U.S. house prices rose 8.5 percent in the year through August, extending gains even as higher mortgage rates cut into demand for real estate.
Prices climbed 0.3 percent on a seasonally adjusted basis from July, the Federal Housing Finance Agency said in a report from Washington. The average economist estimate was for a 0.8 percent gain, according to data compiled by Bloomberg.
Competition for a limited supply of available homes has been fueling price increases across the U.S. The pace of gains may start to ease as a jump in borrowing costs from near-record lows puts real estate out of reach for some would-be buyers. The average rate for a 30-year fixed mortgage was 4.28 last week, up from 3.35 percent in early May, according to Freddie Mac.

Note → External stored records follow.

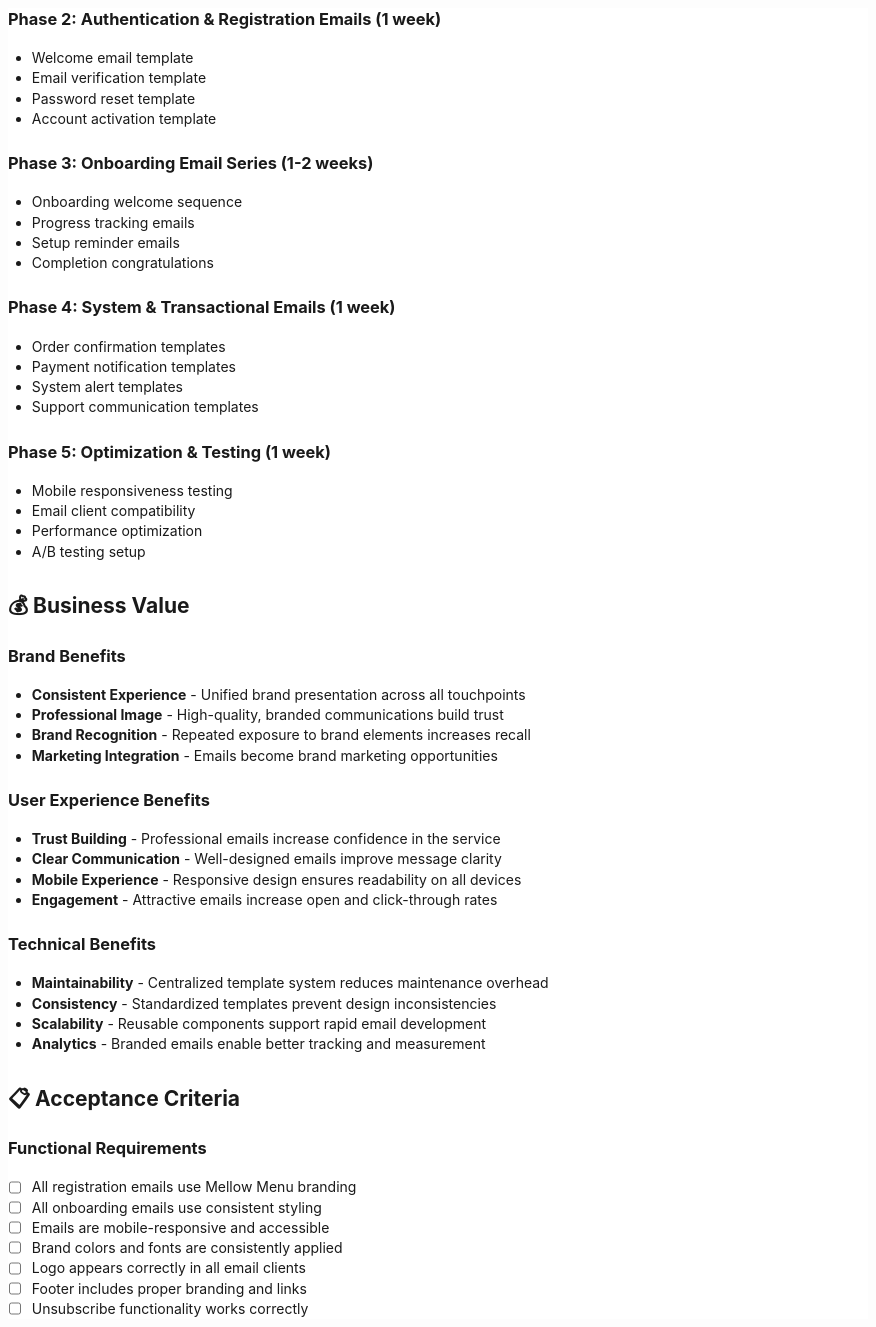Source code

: ### **Phase 2: Authentication & Registration Emails (1 week)**
- Welcome email template
- Email verification template
- Password reset template
- Account activation template

### **Phase 3: Onboarding Email Series (1-2 weeks)**
- Onboarding welcome sequence
- Progress tracking emails
- Setup reminder emails
- Completion congratulations

### **Phase 4: System & Transactional Emails (1 week)**
- Order confirmation templates
- Payment notification templates
- System alert templates
- Support communication templates

### **Phase 5: Optimization & Testing (1 week)**
- Mobile responsiveness testing
- Email client compatibility
- Performance optimization
- A/B testing setup

## 💰 **Business Value**

### **Brand Benefits**
- **Consistent Experience** - Unified brand presentation across all touchpoints
- **Professional Image** - High-quality, branded communications build trust
- **Brand Recognition** - Repeated exposure to brand elements increases recall
- **Marketing Integration** - Emails become brand marketing opportunities

### **User Experience Benefits**
- **Trust Building** - Professional emails increase confidence in the service
- **Clear Communication** - Well-designed emails improve message clarity
- **Mobile Experience** - Responsive design ensures readability on all devices
- **Engagement** - Attractive emails increase open and click-through rates

### **Technical Benefits**
- **Maintainability** - Centralized template system reduces maintenance overhead
- **Consistency** - Standardized templates prevent design inconsistencies
- **Scalability** - Reusable components support rapid email development
- **Analytics** - Branded emails enable better tracking and measurement

## 📋 **Acceptance Criteria**

### **Functional Requirements**
- [ ] All registration emails use Mellow Menu branding
- [ ] All onboarding emails use consistent styling
- [ ] Emails are mobile-responsive and accessible
- [ ] Brand colors and fonts are consistently applied
- [ ] Logo appears correctly in all email clients
- [ ] Footer includes proper branding and links
- [ ] Unsubscribe functionality works correctly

“Because markets are tight, we are still going to see solid price increases through next year,” Patrick Newport, an economist at IHS Global Insight in Lexington, Massachusetts, said in a telephone interview. “Eventually, the growth rate in prices is going to slow down.”
Home affordability was at an almost five-year low in September, with the median price up 11.7 percent from a year earlier, the National Association of Realtors said this week. Sales of existing houses houses dropped 1.9 percent to a 5.29 million annual rate, down from a revised 5.39 million pace in August that was the strongest since 2009, the group said.
The FHFA’s report showed prices increased 18.2 percent from a year earlier in the Pacific area, which includes California and Washington. In the Mountain region, including Nevada and Arizona, the gain was 13.8 percent. The Middle Atlantic area — New York, New Jersey and Pennsylvania — had the smallest increase, at 4 percent.
The FHFA index measures transactions for single-family properties financed with mortgages owned or securitized by Fannie Mae and Freddie Mac. It doesn’t provide a specific price for homes.